The term special needs encompasses a wide variety of things. Your patient may have a series of anxieties that make treatment difficult. Or they may have physical disabilities or cognitive impairments that limit your options as well. Whatever the case, there is quite a bit of debate lately over whether or not special needs patients deserve different treatment than others. The answer is complicated. Here are some things to consider when treating your special needs patients.
Be patient and listen to concerns.
Good care always starts with good listening skills. Take time to talk to your patients about their specific physical, cognitive, or emotional concerns. The more aware you are the better you’ll be able to respond appropriately to their specific needs. If you cannot talk with the patient directly, take this time to speak with their parent or guardian.
Provide information to help them transition back to home.
A concern from patients who have left hospital care is the lack of information on how to transition back to home life. This is especially concerning for someone who already has difficulty with a variety of daily tasks. Without the right support, they may have more trouble than the average patient. Help them find the right resources.

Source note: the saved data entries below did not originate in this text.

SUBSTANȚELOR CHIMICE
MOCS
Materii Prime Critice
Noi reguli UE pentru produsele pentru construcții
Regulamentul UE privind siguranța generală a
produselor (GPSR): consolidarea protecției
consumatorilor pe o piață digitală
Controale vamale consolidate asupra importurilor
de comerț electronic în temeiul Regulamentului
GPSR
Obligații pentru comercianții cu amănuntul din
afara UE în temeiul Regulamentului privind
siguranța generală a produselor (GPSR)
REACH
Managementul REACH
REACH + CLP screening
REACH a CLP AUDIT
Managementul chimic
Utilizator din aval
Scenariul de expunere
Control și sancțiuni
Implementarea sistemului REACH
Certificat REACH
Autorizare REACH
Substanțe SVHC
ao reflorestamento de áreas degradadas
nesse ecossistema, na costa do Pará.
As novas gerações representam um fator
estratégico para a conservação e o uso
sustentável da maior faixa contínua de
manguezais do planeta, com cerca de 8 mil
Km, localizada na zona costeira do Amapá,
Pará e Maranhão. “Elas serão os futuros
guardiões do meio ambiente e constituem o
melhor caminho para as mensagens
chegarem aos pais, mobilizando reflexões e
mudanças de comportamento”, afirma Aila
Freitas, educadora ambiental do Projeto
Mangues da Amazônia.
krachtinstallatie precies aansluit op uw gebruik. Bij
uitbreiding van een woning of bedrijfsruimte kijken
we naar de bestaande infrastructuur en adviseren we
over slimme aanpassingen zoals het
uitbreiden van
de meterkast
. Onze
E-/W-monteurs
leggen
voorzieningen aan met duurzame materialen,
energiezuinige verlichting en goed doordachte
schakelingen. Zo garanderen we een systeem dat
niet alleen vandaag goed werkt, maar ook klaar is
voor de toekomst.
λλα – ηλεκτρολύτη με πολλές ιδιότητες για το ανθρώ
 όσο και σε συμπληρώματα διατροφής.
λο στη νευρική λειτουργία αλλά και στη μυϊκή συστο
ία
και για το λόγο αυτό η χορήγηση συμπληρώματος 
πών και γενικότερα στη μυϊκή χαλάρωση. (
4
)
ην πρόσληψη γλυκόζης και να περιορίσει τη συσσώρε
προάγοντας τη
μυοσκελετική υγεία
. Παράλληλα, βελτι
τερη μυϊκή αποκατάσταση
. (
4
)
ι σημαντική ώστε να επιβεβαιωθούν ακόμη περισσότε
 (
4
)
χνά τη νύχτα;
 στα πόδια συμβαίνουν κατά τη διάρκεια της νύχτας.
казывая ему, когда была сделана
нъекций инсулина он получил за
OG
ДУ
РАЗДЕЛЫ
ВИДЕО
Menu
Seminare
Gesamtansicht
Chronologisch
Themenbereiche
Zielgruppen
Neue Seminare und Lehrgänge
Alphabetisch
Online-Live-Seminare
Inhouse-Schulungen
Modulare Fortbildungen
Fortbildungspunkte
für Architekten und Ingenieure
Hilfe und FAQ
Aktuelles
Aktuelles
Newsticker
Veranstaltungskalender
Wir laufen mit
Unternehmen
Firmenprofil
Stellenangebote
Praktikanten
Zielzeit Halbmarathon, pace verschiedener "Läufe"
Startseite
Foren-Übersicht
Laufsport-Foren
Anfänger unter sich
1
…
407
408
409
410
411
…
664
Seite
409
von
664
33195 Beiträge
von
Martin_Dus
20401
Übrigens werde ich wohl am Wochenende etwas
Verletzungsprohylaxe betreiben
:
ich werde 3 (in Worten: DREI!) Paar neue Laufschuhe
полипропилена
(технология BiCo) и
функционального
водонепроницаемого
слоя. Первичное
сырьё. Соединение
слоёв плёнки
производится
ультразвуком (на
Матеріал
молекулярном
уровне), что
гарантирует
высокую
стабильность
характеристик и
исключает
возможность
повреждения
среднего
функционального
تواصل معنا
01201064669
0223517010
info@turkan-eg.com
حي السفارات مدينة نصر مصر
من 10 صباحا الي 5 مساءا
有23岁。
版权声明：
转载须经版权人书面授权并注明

Make care understandable and accessible.
There will be times when you deal with a patient who has specific challenges such as autism or Down syndrome. This can be frustrating for you if you’re not prepared, but imagine how frustrating and scary medical care can be for these patients. Educate yourself and do your best to make the care they receive understandable and even provide ideas of how they can help themselves.
Encourage patients and their family to become advocates.
Most importantly, your patients need to know that they should make their concerns known. Doctors and nurses aren’t magic. They also aren’t mind readers. The only way for you to know whether or not the treatment or information is helpful and understood is for the patient or their families to speak up and let you know. Encourage them to be their own medical advocates.